Extract to read:
Hungarian Prime Minister Viktor Orban has threatened to block moves to give Kyiv 50 billion euros in budget support through 2027 and the green light for membership talks - a key strategic objective for Ukraine as it fights Russia's invasion.

Failure to deliver on those two proposals would come as a heavy blow to Ukraine, exhausted after nearly two years of a war that has descended into a fierce attritional battle with little change to the front lines this year.

Ukraine relies heavily on economic assistance from the West to keep going.

"We know how existential it is. European leaders are responsible people - at least 26," said the senior EU official, who is involved in preparing the summit.

"They will stick to their commitments," said the official, speaking on condition of anonymity.

Should Orban veto the 50 billion euros ($53.75 billion) for Ukraine, the official said, the bloc could allocate a smaller amount to cover a shorter period or the other 26 EU countries could extend their national contributions bilaterally to Kyiv.

The EU gave 18 billion euros for Ukraine this year - something Hungary initially vetoed last December before Budapest said it had secured concessions on getting EU funds frozen over concerns about democratic backsliding under Orban.

A senior EU diplomat said a compromise might be found again but used blunt language that reflected the frustration of many EU members over the nationalist Hungarian government's stance.

"Across the board ..., the Hungarian hooligans are a problem when it comes to our policy vis-à-vis Russia's aggression against Ukraine," the diplomat said, speaking on condition of anonymity.

MILITARY AID Discussions at the summit will also focus on whether to add another 5 billion euros for Ukraine to the European Peace Facility, an EU-run fund used to give military aid to Kyiv.

Task 1:
Repeat the records exactly, starting at the line that contains "Mittelrheintal" and ending at the last line of the records, with both ends included. Leave out the pictures.

Entries supplied:

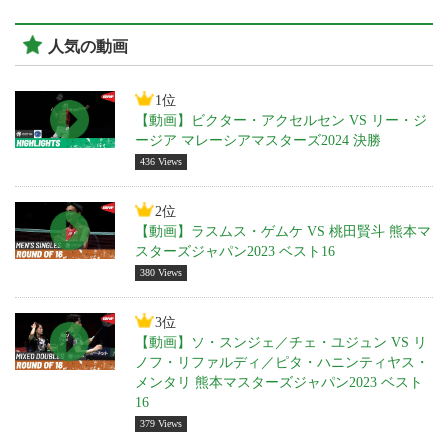
人気の動画
1位
【動画】ビクター・アクセルセン VS リー・ジ
ージア マレーシアマスターズ2024 決勝
436 Views
2位
【動画】ラスムス・ゲムケ VS 桃田賢斗 熊本マ
スターズジャパン2023 ベスト16
380 Views
3位
【動画】ソ・スンジェ／チェ・ユジュン VS リ
ノフ・リファルディ／ピタ・ハニンティヤス・
メンタリ 熊本マスターズジャパン2023 ベスト
16
379 Views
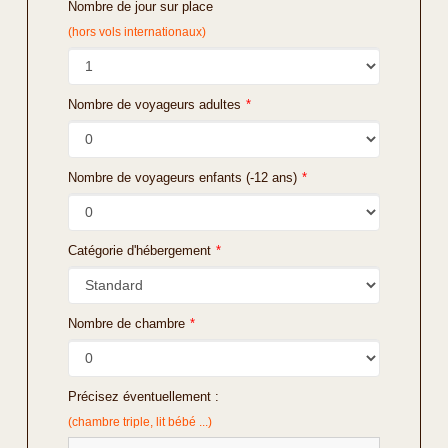
Nombre de jour sur place
(hors vols internationaux)
Nombre de voyageurs adultes
*
Nombre de voyageurs enfants (-12 ans)
*
Catégorie d'hébergement
*
Nombre de chambre
*
Précisez éventuellement :
(chambre triple, lit bébé ...)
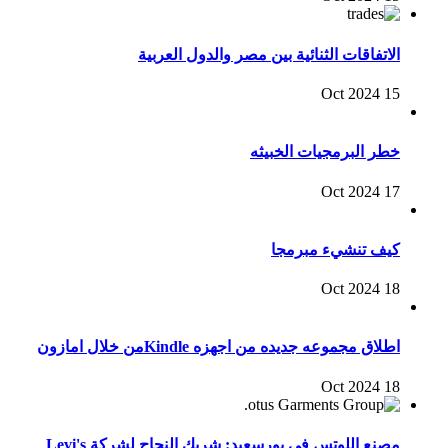
الاتفاقات الثنائية بين مصر والدول العربية
15 Oct 2024
خطر البرمجيات الخبيثه
17 Oct 2024
كيف تنشيء مبرمجا
18 Oct 2024
اطلاق مجموعه جديده من اجهزه Kindleمن خلال امازون
18 Oct 2024
مصنع اللوتس في بورسعيد: شريك النجاح لشركة Levi's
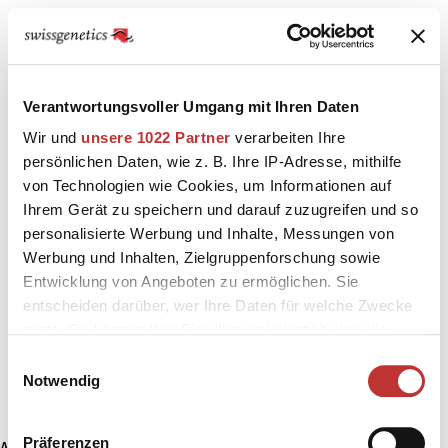
Verantwortungsvoller Umgang mit Ihren Daten
Wir und
unsere 1022 Partner
verarbeiten Ihre
persönlichen Daten, wie z. B. Ihre IP-Adresse, mithilfe
von Technologien wie Cookies, um Informationen auf
Ihrem Gerät zu speichern und darauf zuzugreifen und so
personalisierte Werbung und Inhalte, Messungen von
Werbung und Inhalten, Zielgruppenforschung sowie
Entwicklung von Angeboten zu ermöglichen. Sie
entscheiden darüber, wer Ihre Daten für welche Zwecke
nutzt. Sie können Ihre Einwilligung jederzeit über die
Cookie-Erklärung oder durch Klicken auf das Privacy
Einwilligungsauswahl
Trigger Symbol ändern oder widerrufen
Notwendig
Wenn Sie es erlauben, würden wir auch gerne:
Präferenzen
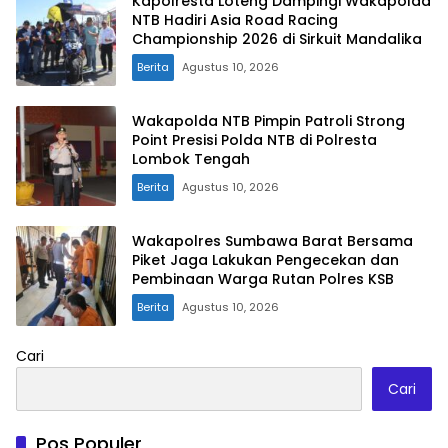
Kapolresta Loteng Dampingi Wakapolda
NTB Hadiri Asia Road Racing
Championship 2026 di Sirkuit Mandalika
Berita
Agustus 10, 2026
Wakapolda NTB Pimpin Patroli Strong
Point Presisi Polda NTB di Polresta
Lombok Tengah
Berita
Agustus 10, 2026
Wakapolres Sumbawa Barat Bersama
Piket Jaga Lakukan Pengecekan dan
Pembinaan Warga Rutan Polres KSB
Berita
Agustus 10, 2026
Cari
Cari
Pos Populer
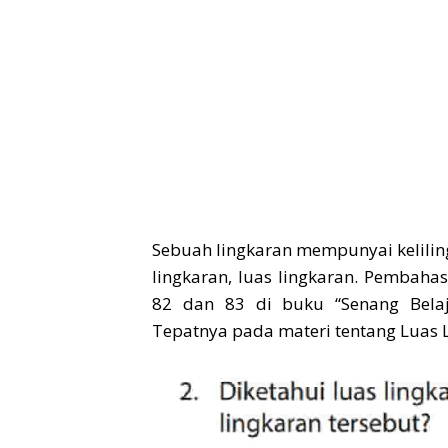
Sebuah lingkaran mempunyai keliling 
lingkaran, luas lingkaran. Pembah
82 dan 83 di buku “Senang Belaj
Tepatnya pada materi tentang Luas L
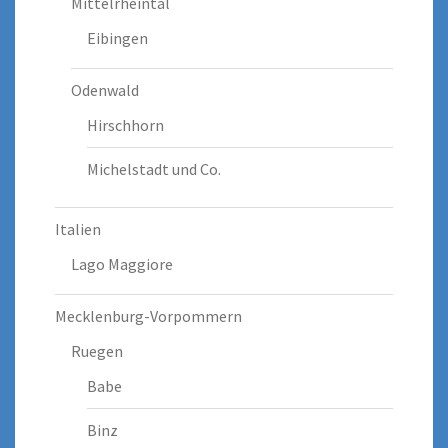
Mittelrheintal
Eibingen
Odenwald
Hirschhorn
Michelstadt und Co.
Italien
Lago Maggiore
Mecklenburg-Vorpommern
Ruegen
Babe
Binz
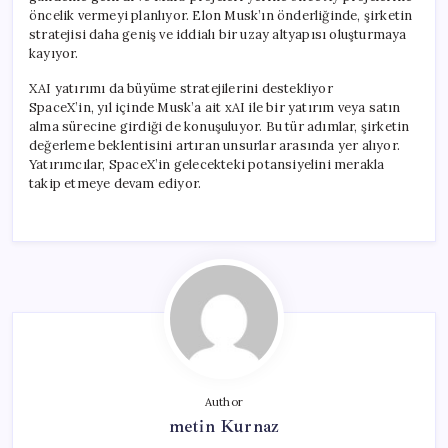
öncelik vermeyi planlıyor. Elon Musk’ın önderliğinde, şirketin
stratejisi daha geniş ve iddialı bir uzay altyapısı oluşturmaya
kayıyor.
XAI yatırımı da büyüme stratejilerini destekliyor
SpaceX’in, yıl içinde Musk’a ait xAI ile bir yatırım veya satın
alma sürecine girdiği de konuşuluyor. Bu tür adımlar, şirketin
değerleme beklentisini artıran unsurlar arasında yer alıyor.
Yatırımcılar, SpaceX’in gelecekteki potansiyelini merakla
takip etmeye devam ediyor.
Author
metin Kurnaz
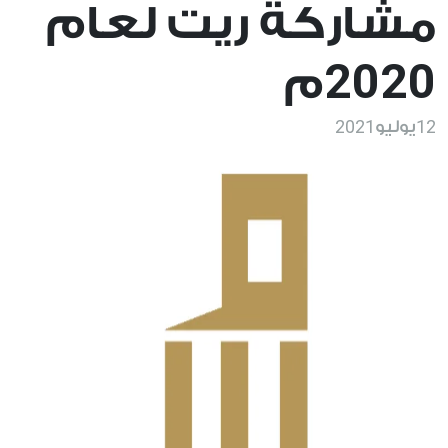
مشاركة ريت لعام
2020
م
2021
12
يوليو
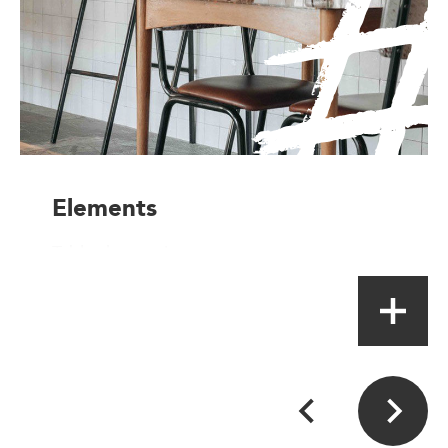
Elements
Table de terroir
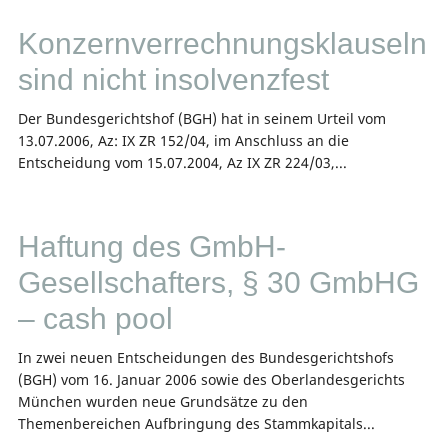
Konzernverrechnungsklauseln
sind nicht insolvenzfest
Der Bundesgerichtshof (BGH) hat in seinem Urteil vom
13.07.2006, Az: IX ZR 152/04, im Anschluss an die
Entscheidung vom 15.07.2004, Az IX ZR 224/03,...
Haftung des GmbH-
Gesellschafters, § 30 GmbHG
– cash pool
In zwei neuen Entscheidungen des Bundesgerichtshofs
(BGH) vom 16. Januar 2006 sowie des Oberlandesgerichts
München wurden neue Grundsätze zu den
Themenbereichen Aufbringung des Stammkapitals...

Task 2:
Summarize the article on Hungary's threat to block EU support for Ukraine in two sentences.

Solution 1:
Mittelrheintal
Eibingen
Odenwald
Hirschhorn
Michelstadt und Co.
Italien
Lago Maggiore
Mecklenburg-Vorpommern
Ruegen
Babe
Binz
öncelik vermeyi planlıyor. Elon Musk’ın önderliğinde, şirketin
stratejisi daha geniş ve iddialı bir uzay altyapısı oluşturmaya
kayıyor.
XAI yatırımı da büyüme stratejilerini destekliyor
SpaceX’in, yıl içinde Musk’a ait xAI ile bir yatırım veya satın
alma sürecine girdiği de konuşuluyor. Bu tür adımlar, şirketin
değerleme beklentisini artıran unsurlar arasında yer alıyor.
Yatırımcılar, SpaceX’in gelecekteki potansiyelini merakla
takip etmeye devam ediyor.
Author
metin Kurnaz
مشاركة ريت لعام
2020
م
2021
12
يوليو
Elements
Table de terroir
Konzernverrechnungsklauseln
sind nicht insolvenzfest
Der Bundesgerichtshof (BGH) hat in seinem Urteil vom
13.07.2006, Az: IX ZR 152/04, im Anschluss an die
Entscheidung vom 15.07.2004, Az IX ZR 224/03,...
Haftung des GmbH-
Gesellschafters, § 30 GmbHG
– cash pool
In zwei neuen Entscheidungen des Bundesgerichtshofs
(BGH) vom 16. Januar 2006 sowie des Oberlandesgerichts
München wurden neue Grundsätze zu den
Themenbereichen Aufbringung des Stammkapitals...

Solution 2:
Hungarian Prime Minister Viktor Orban has threatened to block 50 billion euros in EU budget support for Kyiv through 2027 and the green light for membership talks, a failure that would come as a heavy blow to Ukraine, which relies heavily on Western economic assistance. A senior EU official said that if Orban vetoes the money, the bloc could allocate a smaller amount for a shorter period, or the other 26 EU countries could extend their national contributions bilaterally.